Kurt jeta un regard à Lena qui l’envoya à l’autre bout de la pièce, il voulait son intimité.
_ Qu’est-ce qui se passe Cat ?
_ C’est Fred, quelqu’un lui a dit qu’il te trouverait dans le parking… Je pense qu’il veut te tuer ; il y a ce type sinistre qu’il doit rencontrer.
_ Catherine, est-ce que c’est Fred qui t’a dit de m’appeler ? C’est un piège ?
_ Tu aurais tes raisons de ne pas me croire, je sais que je n’ai pas toujours été très honnête avec toi Kurt… Mais il me fait peur.
Et dans son expression, la peur était bien présente.
_ Dis moi où et quand, je m’occupe du reste.
La Sentence coupa l’émission de l’omni-home et applaudit doucement d’une main contre la crosse de son pistolet.

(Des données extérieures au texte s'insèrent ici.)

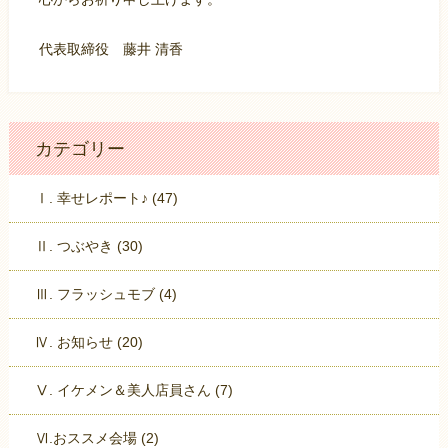
代表取締役 藤井 清香
カテゴリー
Ⅰ. 幸せレポート♪ (47)
Ⅱ. つぶやき (30)
Ⅲ. フラッシュモブ (4)
Ⅳ. お知らせ (20)
Ⅴ. イケメン＆美人店員さん (7)
Ⅵ.おススメ会場 (2)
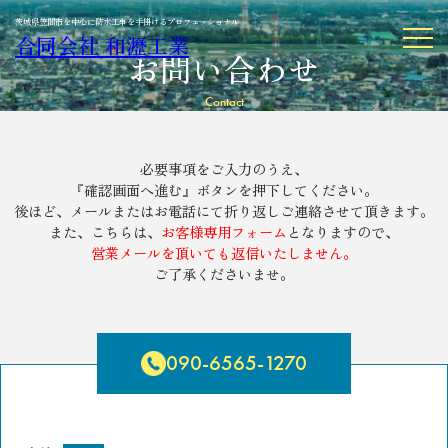
茨城県笠間市を中心に防水工事を手掛けるプロフェッショナル
MENU
合同会社 和瀝工業
お問い合わせ
Contact
必要事項をご入力のうえ、
『確認画面へ進む』ボタンを押下してください。
後ほど、メールまたはお電話にて
折り返しご連絡させて頂きます。
また、こちらは、
お客様専用フォーム
となりますので、
営業メールを頂いても返信いたしません。
ご了承くださいませ。
090-6565-1270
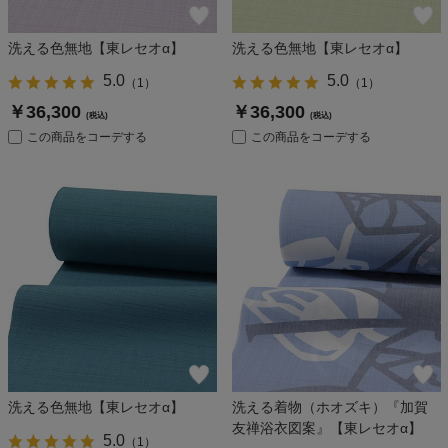
洗える色無地【東レセオα】
洗える色無地【東レセオα】
5.0
5.0
（
1
）
（
1
）
￥36,300
￥36,300
(税込)
(税込)
この商品をコーデする
この商品をコーデする
洗える色無地【東レセオα】
洗える着物（ホオズキ）『加賀
友禅浴衣図案』【東レセオα】
5.0
（
1
）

_ Bluffante, on dirait que vous avez fait ça toute votre vie… Vous n’avez pas regardé dans ma direction une seule fois. Et puis vous n’avez pas jouée la carte du chantage sentimental, il l’aurait tout de même vue venir celle-là.
_ Vous êtes un salaud.
_ Vous dites ça pour la forme, Catherine. Mais vous n’aviez plus l’usage de ce mari-là de toute façon, alors sauver l’actuel et surtout votre vie vaut bien la peine d’un petit sacrifice ; voyez ça comme du recyclage ! Soyez bien gentille à présent, si vous voulez revoir Fred en vie, vous attendrez que je vous le renvoie… Si vous contactez la Securitas et que vous leur parlez de notre petit rendez-vous, je devrais le tuer, lui aussi. Pour être sûr, j’ai neutralisé votre omni et vos ordinateurs bracelets ; l’assurance couvrira tout ça, très bon régime d’assurance l’affiliation Securitas, vous avez bien choisi votre second mari, Cat. Au revoir.
Smith sortit de l’appartement, verrouillant la porte derrière lui ; puis il grimpa jusqu’à l’étage supérieur et s’installa sur le balcon du puits de lumière. Dépliant ses lunettes de soleil, il sortit un livre de poche, objet très rare, et se mit à bouquiner.
Moins de dix minutes après, ayant utilisé un double des clés, Catherine Gaines sortit et se précipita chez ses voisins.
_ Et on se demande pourquoi je ne me suis jamais marié… Elle fera un très belle veuve Gaines, la garce.
L’homme referma son livre et se dirigea vers le complexe associatif; les infos retransmettraient tout, alors autant assister à la fin de Kurt Jenks confortablement installé devant une bière bien fraîche.